Principle:Cleanlab Cleanlab Token Label Issue Filtering
| Knowledge Sources | Cleanlab |
|---|---|
| Domains | Machine_Learning, Data_Quality, NLP |
| Last Updated | 2026-02-09 |
Overview
Method for identifying specific tokens within sentences that have incorrect labels in sequence labeling tasks.
Description
Token label issue filtering adapts cleanlab's find_label_issues to token-level labels in sequence labeling tasks. Rather than identifying entire examples as mislabeled, it pinpoints the exact tokens whose labels are likely incorrect within their sentence context.
The method uses a flatten/unflatten pattern:
- Flatten: Concatenate all token labels and predicted probabilities across all sentences into single, unified arrays as if they were independent classification examples.

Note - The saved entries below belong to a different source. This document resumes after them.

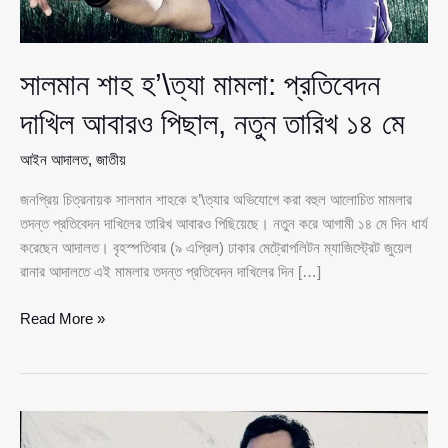
সালমান শাহ হ’\ত্যা মামলা: প্রতিবেদন
দাখিল আবারও পিছাল, নতুন তারিখ ১৪ মে
আইন আদালত
,
জাতীয়
জনপ্রিয় চিত্রনায়ক সালমান শাহকে হ’\ত্যার অভিযোগে করা বহুল আলোচিত মামলার
তদন্ত প্রতিবেদন দাখিলের তারিখ আবারও পিছিয়েছে। নতুন করে আগামী ১৪ মে দিন ধার্য
করেছেন আদালত। বৃহস্পতিবার (৯ এপ্রিল) ঢাকার মেট্রোপলিটন ম্যাজিস্ট্রেট জুয়েল
রানার আদালতে এই মামলার তদন্ত প্রতিবেদন দাখিলের দিন […]
সালমান
Read More »
শাহ
হ’\ত্যা
মামলা:
প্রতিবেদন
দাখিল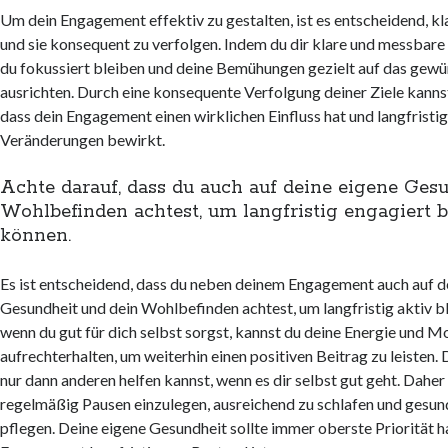
Um dein Engagement effektiv zu gestalten, ist es entscheidend, kla
und sie konsequent zu verfolgen. Indem du dir klare und messbare 
du fokussiert bleiben und deine Bemühungen gezielt auf das gew
ausrichten. Durch eine konsequente Verfolgung deiner Ziele kannst
dass dein Engagement einen wirklichen Einfluss hat und langfristig
Veränderungen bewirkt.
Achte darauf, dass du auch auf deine eigene Ges
Wohlbefinden achtest, um langfristig engagiert b
können.
Es ist entscheidend, dass du neben deinem Engagement auch auf d
Gesundheit und dein Wohlbefinden achtest, um langfristig aktiv b
wenn du gut für dich selbst sorgst, kannst du deine Energie und M
aufrechterhalten, um weiterhin einen positiven Beitrag zu leisten.
nur dann anderen helfen kannst, wenn es dir selbst gut geht. Daher i
regelmäßig Pausen einzulegen, ausreichend zu schlafen und gesu
pflegen. Deine eigene Gesundheit sollte immer oberste Priorität h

- Filter: Apply standard cleanlab label issue detection (confident learning) on the flattened arrays to identify which individual tokens have label issues.
- Unflatten: Map the flagged token indices back to their original (sentence_index, token_index) positions using a cumulative length mapping.
This approach leverages cleanlab's well-established label issue detection methods for standard classification while adapting them to the structured, variable-length nature of sequence labeling data. The output is a list of (sentence, token) tuples that can be used directly for targeted review and correction.
Usage
Token label issue filtering is used when the goal is to identify the specific mislabeled tokens in a sequence labeling dataset. Typical applications include:
- Targeted correction: Providing annotators with the exact tokens that need relabeling, rather than entire sentences.
- Error analysis: Understanding which token positions or entity boundaries are most error-prone.
- Input to visualization: Feeding identified issues into the display function for human-readable output.
Theoretical Basis
The flatten/unflatten pattern operates as follows:
Flatten Phase. Given N sentences with token counts T_1, T_2, ..., T_N, concatenate all token labels into a single array of length T_total = sum(T_i), and similarly for predicted probabilities:
flat_labels = concat(labels[0], labels[1], ..., labels[N-1]) # shape: (T_total,)
flat_pred_probs = concat(pred_probs[0], pred_probs[1], ..., pred_probs[N-1]) # shape: (T_total, K)
Filter Phase. Apply filter.find_label_issues(flat_labels, flat_pred_probs) to identify indices of mislabeled tokens in the flattened array.
Unflatten Phase. Map each flagged flat index back to its original (sentence, token) position using cumulative sentence lengths:
cumulative_lengths = [0, T_1, T_1+T_2, ..., T_total]
For each flagged flat_index:
sentence_index = largest i such that cumulative_lengths[i] <= flat_index
token_index = flat_index - cumulative_lengths[sentence_index]
result.append((sentence_index, token_index))
Ranking. Results are ordered by the likelihood of being mislabeled (ascending quality score), so the most likely errors appear first.